— Редко я здесь пил такую скверную водку, — сказал Грегоровиус, наполняя стакан. — Люсия, вы рассказывали мне о своем детстве. Легко представляю вас на берегу реки, с косами и румянцем во всю щеку, похожую на моих соотечественниц из Трансильвании,[122] пока они не побледнели в этом проклятом лютецианском климате.[123]
— Лютецианском? — переспросила Мага.
Грегоровиус вздохнул. И пустился в объяснения, а Мага покорно и внимательно слушала, как всегда необыкновенно прилежно, до тех самых пор, пока какое-нибудь очередное развлечение не спасало ее от объяснений. В данном случае Рональд поставил старую пластинку Хокинса,[124] и Маге, видимо, досаждали эти объяснения, которые только портили музыку и не давали ей того, что она обычно ждала от объяснений, мурашки по коже, желание набрать полную грудь воздуха, как, должно быть, и сделал Хокинс, прежде чем снова взяться за мелодию, и как порой делала она сама, когда Орасио удостаивал ее настоящим объяснением каких-нибудь непонятных стихов, которые от этого становились еще более сказочно непонятными, чем были, вот если бы вместо Грегоровиуса про Лютецию объяснил ей он, это вылилось бы в настоящее счастье, музыка Хокинса, лютецианцы, пламя зеленых свечей, мурашки по коже, глубокий вдох, который был ее единственной, неопровержимо существующей достоверностью, как Рокамадур, как губы Орасио или как иногда адажио Моцарта, которое почти невозможно было слушать, такая заезженная была пластинка.
— Да будь оно все неладно, — покорно сказал Грегоровиус. — Я просто хотел побольше узнать о вашей жизни, взглянуть на вас с разных сторон.
— О моей жизни, — сказала Мага, — даже по пьянке не расскажешь.
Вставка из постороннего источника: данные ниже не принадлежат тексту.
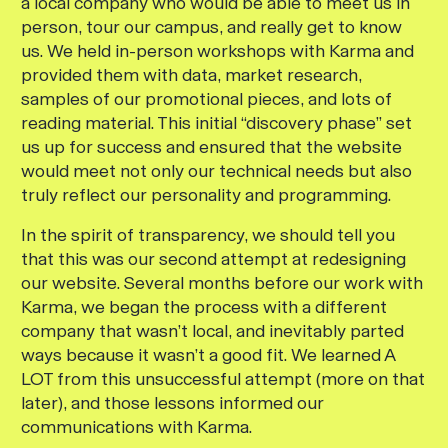
a local company who would be able to meet us in
person, tour our campus, and really get to know
us. We held in-person workshops with Karma and
provided them with data, market research,
samples of our promotional pieces, and lots of
reading material. This initial “discovery phase” set
us up for success and ensured that the website
would meet not only our technical needs but also
truly reflect our personality and programming.
In the spirit of transparency, we should tell you
that this was our second attempt at redesigning
our website. Several months before our work with
Karma, we began the process with a different
company that wasn’t local, and inevitably parted
ways because it wasn’t a good fit. We learned A
LOT from this unsuccessful attempt (more on that
later), and those lessons informed our
communications with Karma.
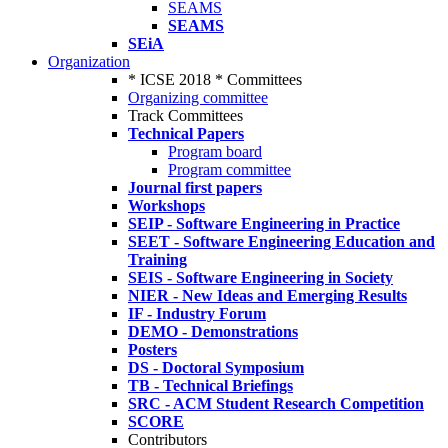
SEAMS
SEAMS
SEiA
Organization
* ICSE 2018 * Committees
Organizing committee
Track Committees
Technical Papers
Program board
Program committee
Journal first papers
Workshops
SEIP - Software Engineering in Practice
SEET - Software Engineering Education and
Training
SEIS - Software Engineering in Society
NIER - New Ideas and Emerging Results
IF - Industry Forum
DEMO - Demonstrations
Posters
DS - Doctoral Symposium
TB - Technical Briefings
SRC - ACM Student Research Competition
SCORE
Contributors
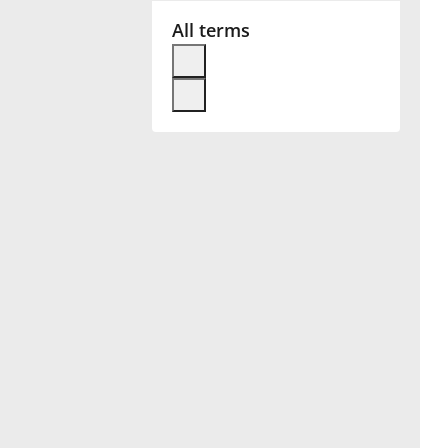
All terms
Français
한국어
हिन्दी
Italiano
日本語
Polski
Português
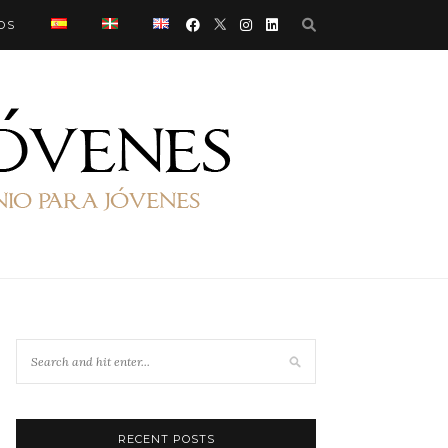
OS
RECENT POSTS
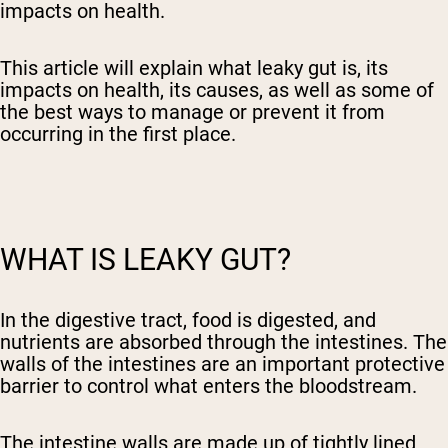
impacts on health.
This article will explain what leaky gut is, its
impacts on health, its causes, as well as some of
the best ways to manage or prevent it from
occurring in the first place.
WHAT IS LEAKY GUT?
In the digestive tract, food is digested, and
nutrients are absorbed through the intestines. The
walls of the intestines are an important protective
barrier to control what enters the bloodstream.
The intestine walls are made up of tightly lined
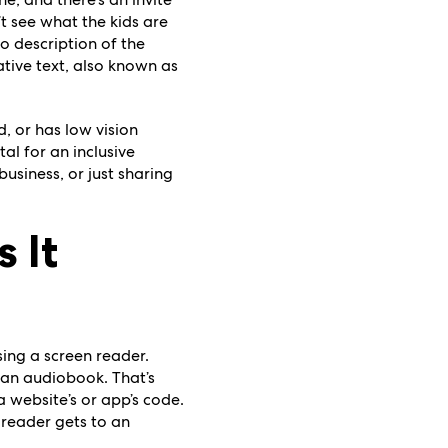
’t see what the kids are
o description of the
ative text, also known as
, or has low vision
tal for an inclusive
usiness, or just sharing
 It
ing a screen reader.
 an audiobook. That’s
 website’s or app’s code.
n reader gets to an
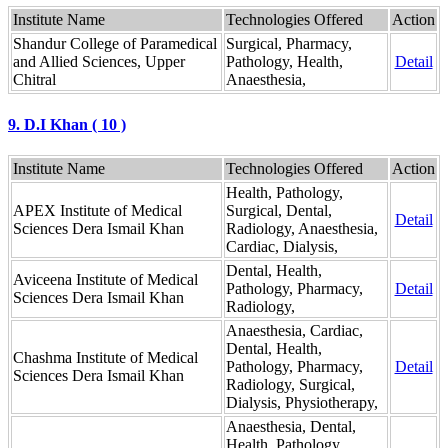
Institute Name
Technologies Offered
Action
Shandur College of Paramedical
Surgical, Pharmacy,
and Allied Sciences, Upper
Pathology, Health,
Detail
Chitral
Anaesthesia,
9. D.I Khan ( 10 )
Institute Name
Technologies Offered
Action
Health, Pathology,
APEX Institute of Medical
Surgical, Dental,
Detail
Sciences Dera Ismail Khan
Radiology, Anaesthesia,
Cardiac, Dialysis,
Dental, Health,
Aviceena Institute of Medical
Pathology, Pharmacy,
Detail
Sciences Dera Ismail Khan
Radiology,
Anaesthesia, Cardiac,
Dental, Health,
Chashma Institute of Medical
Pathology, Pharmacy,
Detail
Sciences Dera Ismail Khan
Radiology, Surgical,
Dialysis, Physiotherapy,
Anaesthesia, Dental,
Health, Pathology,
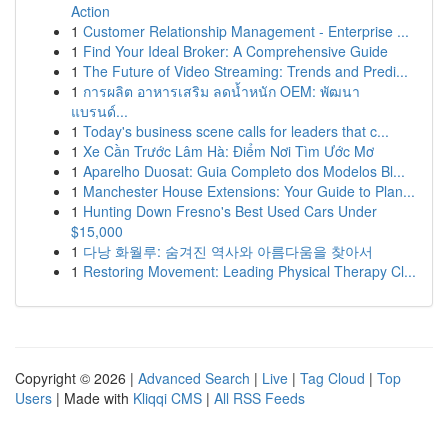
Action
1
Customer Relationship Management - Enterprise ...
1
Find Your Ideal Broker: A Comprehensive Guide
1
The Future of Video Streaming: Trends and Predi...
1
การผลิต อาหารเสริม ลดน้ำหนัก OEM: พัฒนา
แบรนด์...
1
Today's business scene calls for leaders that c...
1
Xe Cần Trước Lâm Hà: Điểm Nơi Tìm Ước Mơ
1
Aparelho Duosat: Guia Completo dos Modelos Bl...
1
Manchester House Extensions: Your Guide to Plan...
1
Hunting Down Fresno's Best Used Cars Under
$15,000
1
다낭 화월루: 숨겨진 역사와 아름다움을 찾아서
1
Restoring Movement: Leading Physical Therapy Cl...
Copyright © 2026 |
Advanced Search
|
Live
|
Tag Cloud
|
Top
Users
| Made with
Kliqqi CMS
|
All RSS Feeds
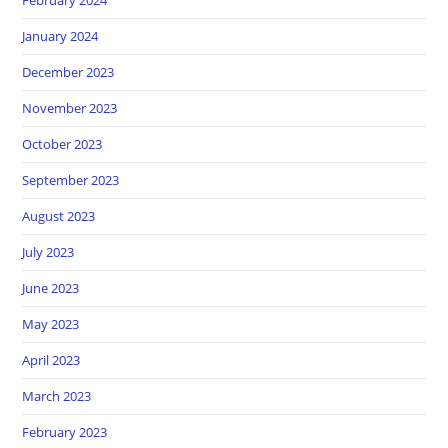
January 2024
December 2023
November 2023
October 2023
September 2023
August 2023
July 2023
June 2023
May 2023
April 2023
March 2023
February 2023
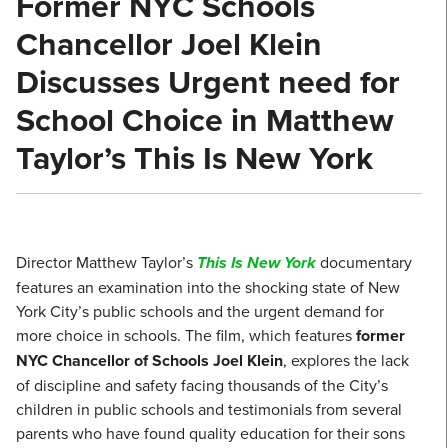
Former NYC Schools
Chancellor Joel Klein
Discusses Urgent need for
School Choice in Matthew
Taylor’s This Is New York
Director Matthew Taylor’s
This Is New York
documentary
features an examination into the shocking state of New
York City’s public schools and the urgent demand for
more choice in schools. The film, which features
former
NYC Chancellor of Schools Joel Klein
, explores the lack
of discipline and safety facing thousands of the City’s
children in public schools and testimonials from several
parents who have found quality education for their sons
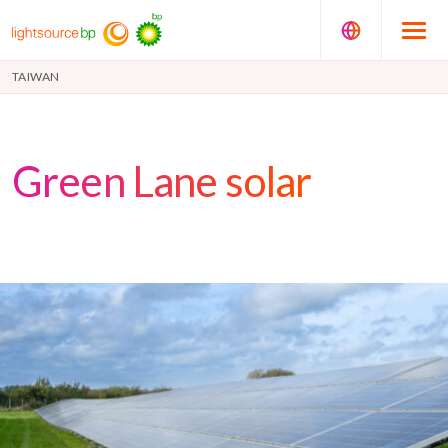
TAIWAN
Green Lane solar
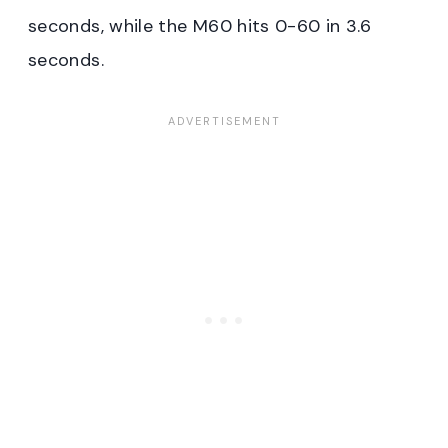
seconds, while the M60 hits 0-60 in 3.6
seconds.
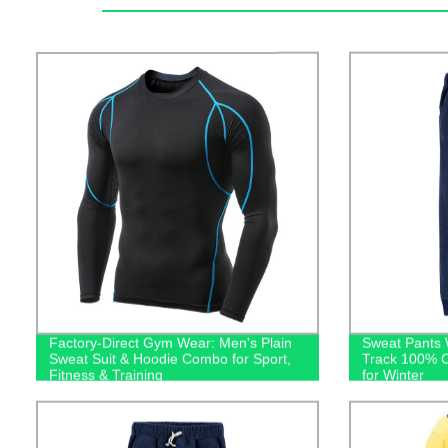
Factory-Direct Gym Wear: Men's Plain
Sweat Pants 
Sweat Suit & Hoodie Combo for Sport,
Track 100% C
Fitness & Training
for Winter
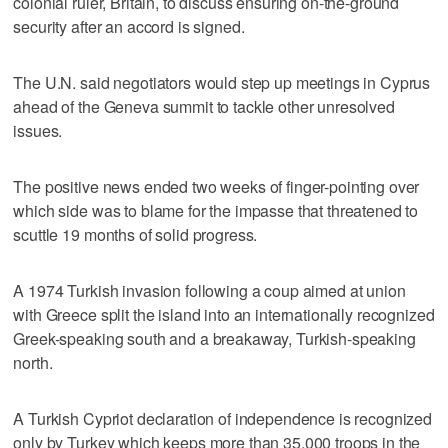
colonial ruler, Britain, to discuss ensuring on-the-ground
security after an accord is signed.
The U.N. said negotiators would step up meetings in Cyprus
ahead of the Geneva summit to tackle other unresolved
issues.
The positive news ended two weeks of finger-pointing over
which side was to blame for the impasse that threatened to
scuttle 19 months of solid progress.
A 1974 Turkish invasion following a coup aimed at union
with Greece split the island into an internationally recognized
Greek-speaking south and a breakaway, Turkish-speaking
north.
A Turkish Cypriot declaration of independence is recognized
only by Turkey which keeps more than 35,000 troops in the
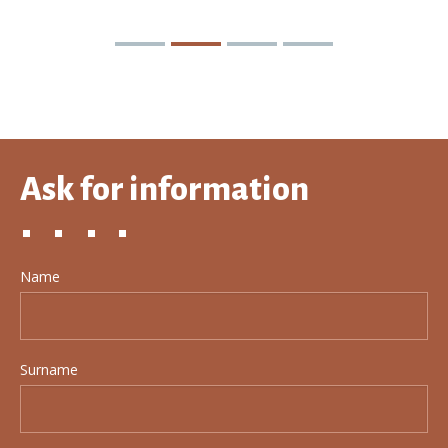
Ask for information
Name
Surname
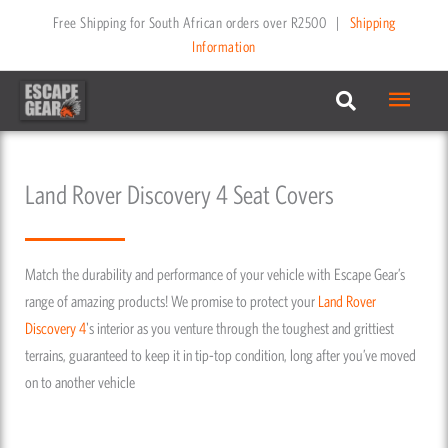
Skip
Free Shipping for South African orders over R2500
|
Shipping
to
Information
content
Main
Menu
Land Rover Discovery 4 Seat Covers
Match the durability and performance of your vehicle with Escape Gear’s
range of amazing products! We promise to protect your
Land Rover
Discovery 4
's interior as you venture through the toughest and grittiest
terrains, guaranteed to keep it in tip-top condition, long after you’ve moved
on to another vehicle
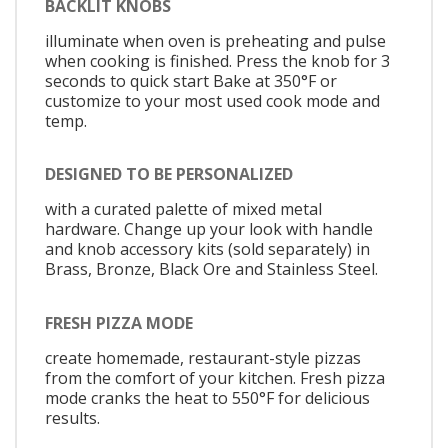
BACKLIT KNOBS
illuminate when oven is preheating and pulse
when cooking is finished. Press the knob for 3
seconds to quick start Bake at 350°F or
customize to your most used cook mode and
temp.
DESIGNED TO BE PERSONALIZED
with a curated palette of mixed metal
hardware. Change up your look with handle
and knob accessory kits (sold separately) in
Brass, Bronze, Black Ore and Stainless Steel.
FRESH PIZZA MODE
create homemade, restaurant-style pizzas
from the comfort of your kitchen. Fresh pizza
mode cranks the heat to 550°F for delicious
results.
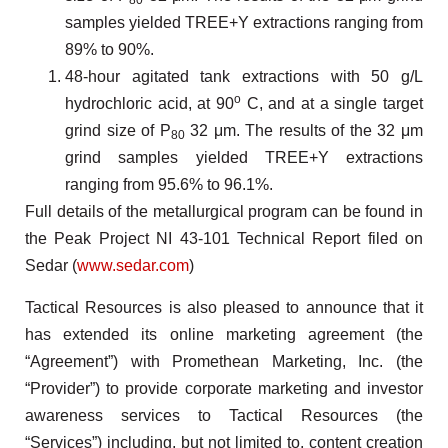
80
samples yielded TREE+Y extractions ranging from
89% to 90%.
48-hour agitated tank extractions with 50 g/L
o
hydrochloric acid, at 90
C, and at a single target
grind size of P
32 μm. The results of the 32 μm
80
grind samples yielded TREE+Y extractions
ranging from 95.6% to 96.1%.
Full details of the metallurgical program can be found in
the Peak Project NI 43-101 Technical Report filed on
Sedar (
www.sedar.com
)
Tactical Resources is also pleased to announce that it
has extended its online marketing agreement (the
“Agreement”) with Promethean Marketing, Inc. (the
“Provider”) to provide corporate marketing and investor
awareness services to Tactical Resources (the
“Services”) including, but not limited to, content creation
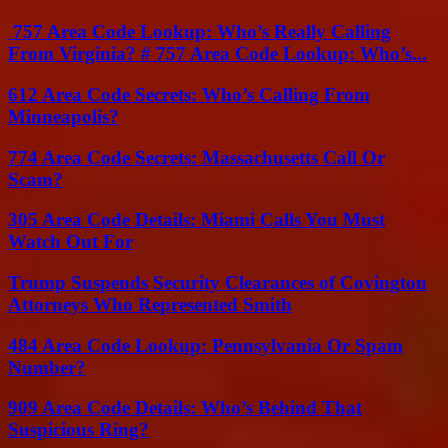
757 Area Code Lookup: Who’s Really Calling
From Virginia? # 757 Area Code Lookup: Who’s...
612 Area Code Secrets: Who’s Calling From
Minneapolis?
774 Area Code Secrets: Massachusetts Call Or
Scam?
305 Area Code Details: Miami Calls You Must
Watch Out For
Trump Suspends Security Clearances of Covington
Attorneys Who Represented Smith
484 Area Code Lookup: Pennsylvania Or Spam
Number?
909 Area Code Details: Who’s Behind That
Suspicious Ring?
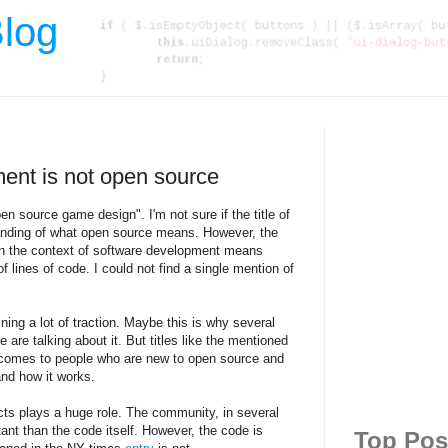
log
ent is not open source
n source game design". I'm not sure if the title of
tanding of what open source means. However, the
 in the context of software development means
lines of code. I could not find a single mention of
ning a lot of traction. Maybe this is why several
 are talking about it. But titles like the mentioned
comes to people who are new to open source and
and how it works.
ts plays a huge role. The community, in several
nt than the code itself. However, the code is
Top Pos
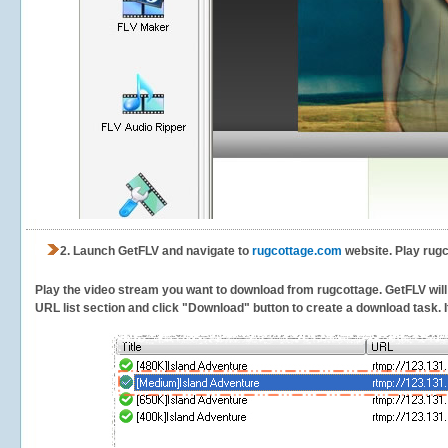
2.
Launch GetFLV and navigate to
rugcottage.com
website. Play rugc
Play the video stream you want to download from rugcottage. GetFLV will d
URL list section and click "Download" button to create a download task. It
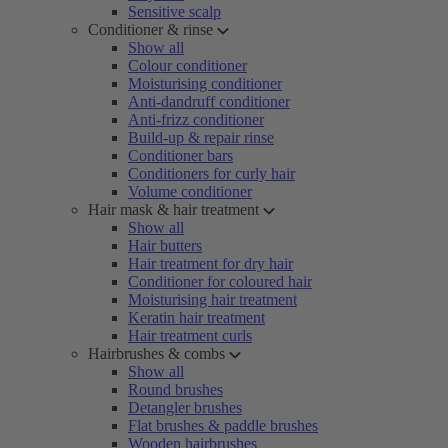
Sensitive scalp
Conditioner & rinse
Show all
Colour conditioner
Moisturising conditioner
Anti-dandruff conditioner
Anti-frizz conditioner
Build-up & repair rinse
Conditioner bars
Conditioners for curly hair
Volume conditioner
Hair mask & hair treatment
Show all
Hair butters
Hair treatment for dry hair
Conditioner for coloured hair
Moisturising hair treatment
Keratin hair treatment
Hair treatment curls
Hairbrushes & combs
Show all
Round brushes
Detangler brushes
Flat brushes & paddle brushes
Wooden hairbrushes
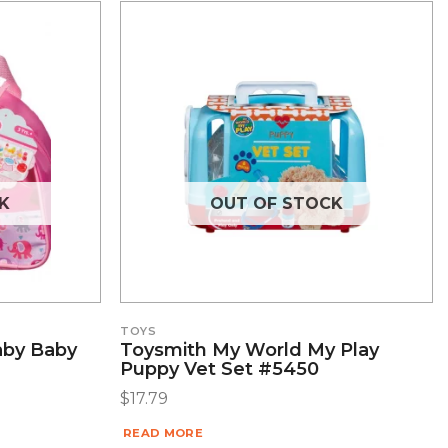
K
OUT OF STOCK
TOYS
aby Baby
Toysmith My World My Play
Puppy Vet Set #5450
$
17.79
READ MORE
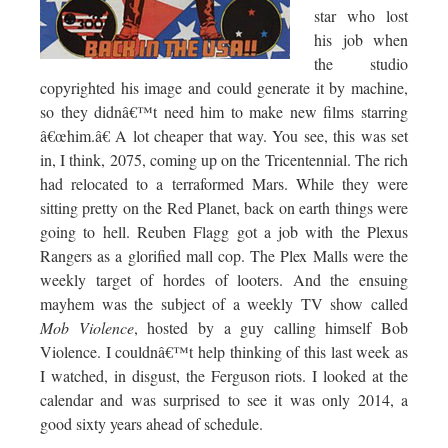
star who lost
his job when
the studio
copyrighted his image and could generate it by machine,
so they didnâ€™t need him to make new films starring
â€œhim.â€ A lot cheaper that way. You see, this was set
in, I think, 2075, coming up on the Tricentennial. The rich
had relocated to a terraformed Mars. While they were
sitting pretty on the Red Planet, back on earth things were
going to hell. Reuben Flagg got a job with the Plexus
Rangers as a glorified mall cop. The Plex Malls were the
weekly target of hordes of looters. And the ensuing
mayhem was the subject of a weekly TV show called
Mob Violence
, hosted by a guy calling himself Bob
Violence. I couldnâ€™t help thinking of this last week as
I watched, in disgust, the Ferguson riots. I looked at the
calendar and was surprised to see it was only 2014, a
good sixty years ahead of schedule.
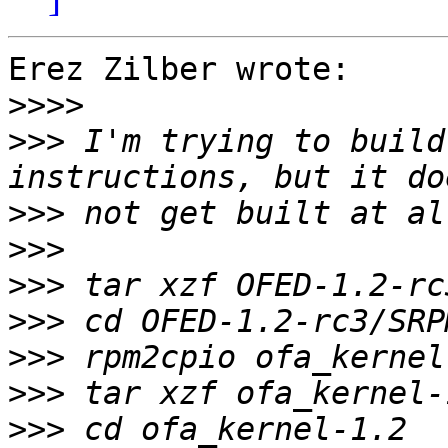
Erez Zilber wrote:

>>>>
>>>
 I'm trying to build
>>>
>>>
>>>
>>>
>>>
>>>
>>>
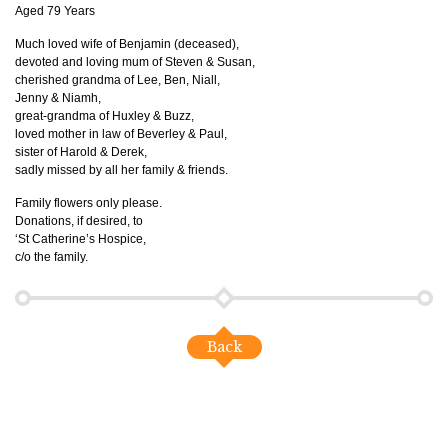
Aged 79 Years
Much loved wife of Benjamin (deceased),
devoted and loving mum of Steven & Susan,
cherished grandma of Lee, Ben, Niall,
Jenny & Niamh,
great-grandma of Huxley & Buzz,
loved mother in law of Beverley & Paul,
sister of Harold & Derek,
sadly missed by all her family & friends.
Family flowers only please.
Donations, if desired, to
‘St Catherine’s Hospice,
c/o the family.
Back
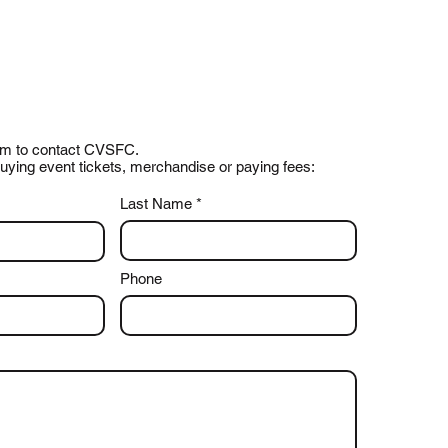
form to contact CVSFC.
uying event tickets, merchandise or paying fees:
Last Name
Phone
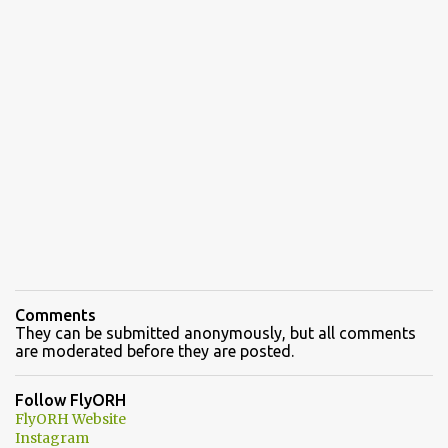
Comments
They can be submitted anonymously, but all comments
are moderated before they are posted.
Follow FlyORH
FlyORH Website
Instagram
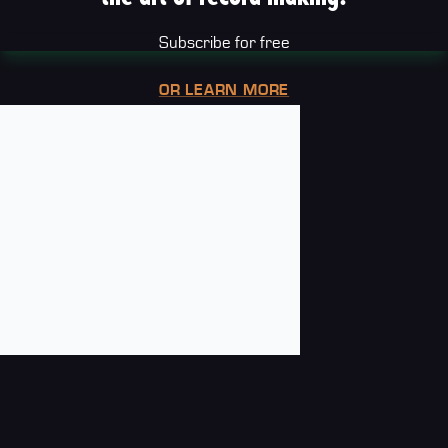
Subscribe for free
OR LEARN MORE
Так что вряд ли вы что-нибудь поймете, если я вам расскажу о моем детстве, например. Да у меня вообще не было детства.
— У меня тоже. В Герцеговине.
— А у меня в Монтевидео. Я вам скажу одну вещь, мне иногда снится школа, и это так ужасно, что я просыпаюсь от собственного крика. Снится, что мне пятнадцать лет, не знаю, было ли вам когда-нибудь пятнадцать лет.
— Думаю, было, — неуверенно сказал Грегоровиус.
— И мне было, я жила в доме с патио, где стояли цветы в горшках и где мой папа пил мате и читал какие-то жуткие журналы. А к вам является ваш папа? Я имею в виду, его призрак?
— Нет, я скорее вижу свою мать, — сказал Грегоровиус. — Особенно ту, что из Глазго. Мать и Глазго иногда мне являются, но не как призрак; сильно намокшее воспоминание, скорее так. Выпьешь алказельтцер, и оно уходит, запросто. А как у вас?…
— Почем я знаю, — нетерпеливо сказала Мага. — Есть музыка. Есть зеленые свечи, вон Орасио сидит в углу, как индеец. Почему я должна рассказывать, что мне является, а что нет? Несколько дней назад я сидела дома, ждала Орасио, было уже поздно, я сидела у постели, шел дождь, немного похоже как на этой пластинке. Да, немного похоже, я сидела и смотрела на постель и ждала Орасио, не знаю, как получилось, но покрывало как-то так лежало, я вдруг увидела, будто это мой папа лежит, повернувшись ко мне спиной и укрывшись с головой одеялом, как он всегда делал, когда напивался и ложился спать. Были видны ноги, а руку он положил на грудь. Мне это показалось, но у меня волосы дыбом встали, я хотела закричать, понятное дело, когда чего-нибудь испугаешься, вам, должно быть, тоже страшно иногда бывает… Я хотела убежать из комнаты, а дверь так далеко, а розовое покрывало то поднимается, то опускается, и слышно, как папа храпит, вот-вот вытащит из-под одеяла руку, потом я увижу его глаза, потом нос как крючок, нет, лучше про все это не рассказывать, — в общем, я так кричала, что прибежала соседка снизу и стала отпаивать меня чаем, а потом пришел Орасио и лечил меня от истерики.